Consumer control is still evolving in a variety of ways within the system. For instance, even with consumer control people are still linked to service agencies. However, some people have expressed the desire for less connection to agencies. Through a Real Choice grant awarded by the Centers for Medicare and Medicaid Services, U.S. Department of Health and Human Services, to promote community integration and systems change, Vermont is initiating a pilot direct consumer funding project. In conjunction with this, the role of ISOs may be expanded to include involvement with staff hiring and firing, budget development, and so forth. In addition, the system is evolving so that individuals and families will be able to set their own budget based on the needs assessment. This option will start in 2004. Finally, through the Real Choice grant, there is effort to make the process of self-management less cumbersome.

At the same time that so much effort is being put into facilitating consumer control of budgets and services, there is recognition that everyone does not want to manage their own budgets and services. Therefore, attention has also been given to promoting evolution within service agencies that promotes increased choice and control. For example, individuals can write their own ISA (individualized support agreement), have access to detailed information about their budgets, and can negotiate regarding resource allocation.
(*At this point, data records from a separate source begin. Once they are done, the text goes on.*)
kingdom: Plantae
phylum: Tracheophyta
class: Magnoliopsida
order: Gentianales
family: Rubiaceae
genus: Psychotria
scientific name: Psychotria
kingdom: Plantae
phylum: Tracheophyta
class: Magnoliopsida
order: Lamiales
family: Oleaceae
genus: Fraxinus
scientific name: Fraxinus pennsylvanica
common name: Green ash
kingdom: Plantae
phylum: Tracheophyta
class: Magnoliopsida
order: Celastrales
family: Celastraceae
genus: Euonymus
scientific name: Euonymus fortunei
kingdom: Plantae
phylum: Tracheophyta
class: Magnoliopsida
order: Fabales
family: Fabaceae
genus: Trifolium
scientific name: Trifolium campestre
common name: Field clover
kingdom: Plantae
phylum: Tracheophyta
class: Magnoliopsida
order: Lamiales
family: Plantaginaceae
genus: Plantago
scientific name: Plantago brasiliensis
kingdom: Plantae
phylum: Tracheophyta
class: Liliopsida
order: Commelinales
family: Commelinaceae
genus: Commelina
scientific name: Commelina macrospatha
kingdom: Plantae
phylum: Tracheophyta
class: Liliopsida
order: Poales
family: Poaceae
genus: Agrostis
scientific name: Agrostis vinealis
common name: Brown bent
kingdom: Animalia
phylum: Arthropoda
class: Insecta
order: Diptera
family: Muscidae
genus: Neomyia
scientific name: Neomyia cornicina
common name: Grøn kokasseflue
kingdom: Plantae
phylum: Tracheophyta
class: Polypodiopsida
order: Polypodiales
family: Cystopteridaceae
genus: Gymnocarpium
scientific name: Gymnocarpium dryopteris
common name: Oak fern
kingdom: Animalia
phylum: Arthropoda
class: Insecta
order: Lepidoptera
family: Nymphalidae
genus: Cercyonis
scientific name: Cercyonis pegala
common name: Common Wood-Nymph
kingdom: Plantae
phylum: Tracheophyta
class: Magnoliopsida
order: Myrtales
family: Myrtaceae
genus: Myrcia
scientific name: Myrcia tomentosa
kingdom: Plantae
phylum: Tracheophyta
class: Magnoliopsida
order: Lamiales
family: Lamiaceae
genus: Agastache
The efforts to promote consumer control in Vermont have created many very positive changes for individuals, as well as for the system as a whole. At the same time, there are always challenges associated with change. One challenge is to continue to educate more people about the realities of consumer control. As Julie Martin, Director of Community Developmental Services at Washington County Mental Health Services has reflected, “Agency staff still encounter individuals and families who have misperceptions about the work and responsibilities associated with consumer control.” Also, when consumer control was first an option, a perception was held by some people that the option of consumer control was being used only in response to negative experiences with agencies. Over time, this perception seems to be shifting somewhat. However, from an agency perspective, there is still need for further promotion and visibility of the fact that consumer control can and is being used as an option by many people for many reasons.

A second challenge is to promote equality throughout the system. For example, in some instances agencies are seeking more guidelines about resource allocation for people who control their budgets versus those who do not. The Division is actively working to address this issue by working to establish clarity about boundaries and guidelines that apply to all individuals (those who control their budgets and those who do not) and that will help ensure that individuals who do and do not control their budgets have access to the same resources.

One of the major lessons that has been learned in Vermont is that there is no model for implementing consumer control. It involves a lot of trial and error. It involves finding new ways of collaborating with individuals and families. And, it involves the need to continually look for ways to improve. An alternative would have been to wait until other states and localities had figured it out – but, as has been so clearly evident throughout the evolution of services in Vermont, that is not “the Vermont way.”